Many consumers are skeptical of nutritional supplements. Indeed, the effectiveness of many of them can be questioned. THRN, on the other hand, works at the interface with medicine. Healthcare professionals, hospitals and athletes choose Thorne products. The company’s clients include names such as Unilever (NYSE: UL), Tetra Bio-Pharma (TSX: TBP), Kyowa, Ultimate Fighting Championship, NBA, and a Mayo Clinic University Medical Center. The retention rates of Healthcare Professionals are high and growing:
While most of the revenue (60%) the company derives from B2B contracts, individuals also love THRN products. On Amazon, the customer Evaluation for nutritional supplements is 4.6 to 4.8. In the last in very good health evaluation, the company’s products have been recognized as the best for hormone control and the best for accuracy. The DTC segment also has good customer loyalty, with the share of subscription sales increasing from 29% to 31.5% in 9M 2020 and 2021, respectively. With its strong market positioning, we expect Thorne to benefit from a growing market.

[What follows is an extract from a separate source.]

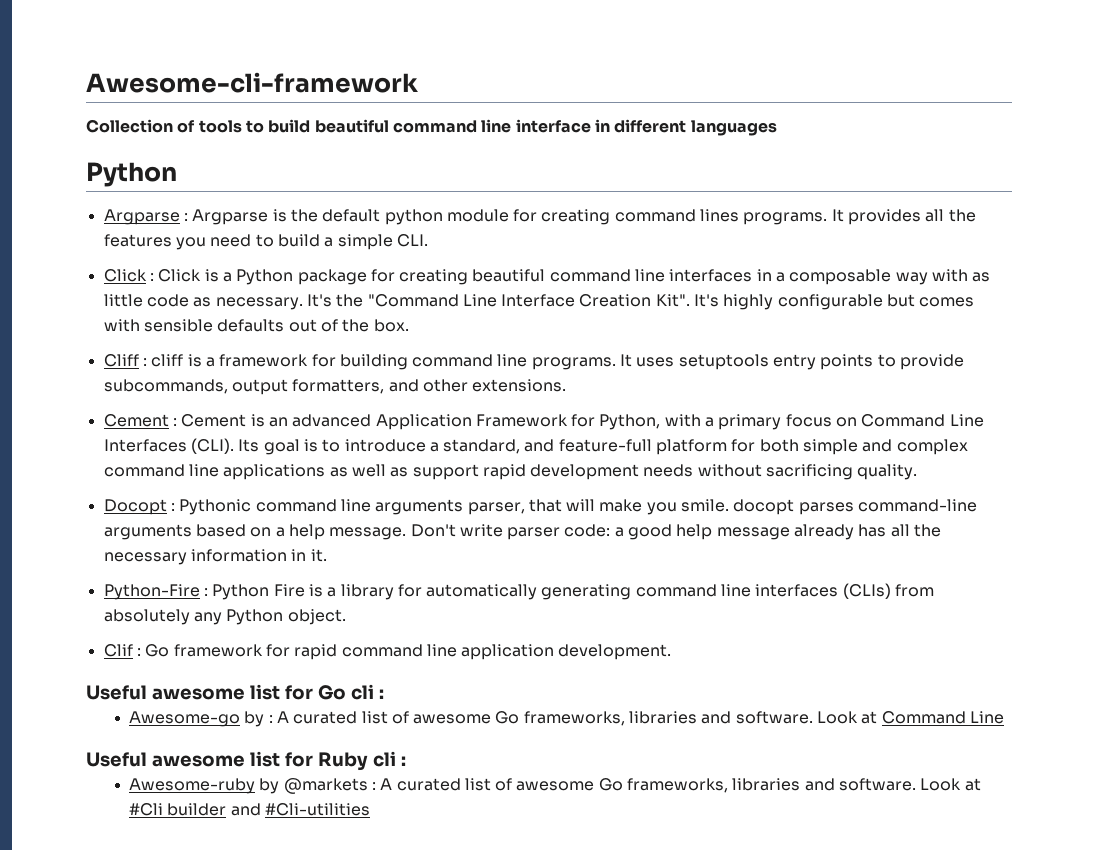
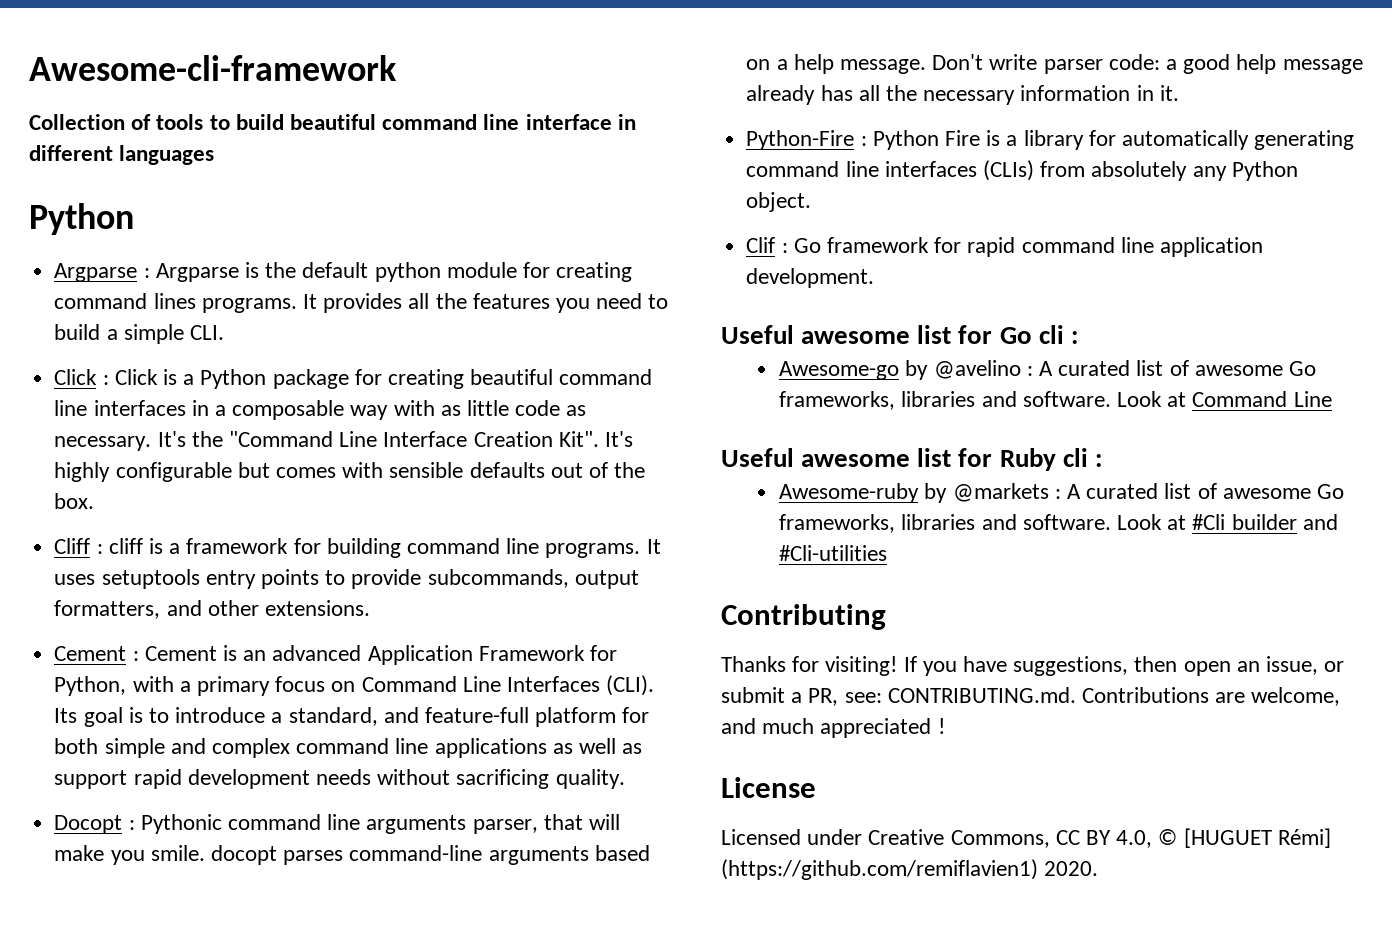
(265, 719) none -> [933,360,1021,379] @avelino
(370, 809) none -> [721,604,886,630] [721,656,1345,676] [721,687,1341,706] [721,718,945,738] [721,777,816,798] [721,828,1331,848] [721,859,1099,880] // Contributing // Thanks for visiting! If you have suggestions, then open an issue, or submit a PR, see: CONTRIBUTING.md. Contributions are welcome, and much appreciated ! // License // Licensed under Creative Commons, CC BY 4.0, © [HUGUET Rémi] (https://github.com/remiflavien1) 2020.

According to the 9-month 2021 results, THRN’s revenue increased 32.4% year-on-year to $ 135.4 million. At the same time, the gross margin increased by 7 percentage points and reached 53%. Despite the aggressive growth stage, Thorne is already a profitable business.
Despite the 3pp YoY drop in operating margin (due to abandonment of assets and loss of stake in unconsolidated subsidiaries), the company can easily meet its profitability target through its marketing efficiency . As a percentage of revenue, marketing spend is currently 15%, but THRN can easily reduce this expense since the customer’s lifetime value is 7.6 more than the customer’s acquisition cost.
If marketing effectiveness and costs as a percentage of revenue remain the same in the coming years, revenue will increase exponentially. This scenario is very likely because the indicator is rising and the market potential is huge.
Our model is conservative. Although management’s long-term revenue growth target is 30%, we expect the growth rate to slow down as early as 2022. Our profitability assumptions are roughly in line with current indicators and do not consider as the business becomes more profitable due to economies of scale. The terminal growth rate is 4%. Our assumptions are presented below:
With a cost of equity equal to 10%, the weighted average cost of capital [WACC] is 9.2%.
With an EV / EBITDA terminal equal to 10.55x, the fair value of the company is $ 739 million or $ 14 per share. Thus, the company trades at a significant discount to its fair market value. The business is also inexpensive in terms of multiples. Despite double-digit revenue growth, THRN’s EV / Sales is 1.75x. Price / earnings / growth ratio [PEG] 0.15x.
The market oversold Thorne’s shares. The company is experiencing double-digit growth. It has a strong positioning and enormous market potential. Despite its aggressive growth, THRN is already a profitable business. We expect the business to continue to grow and improve profitability. Thorne trades at a significant discount to its fair value. We are very optimistic.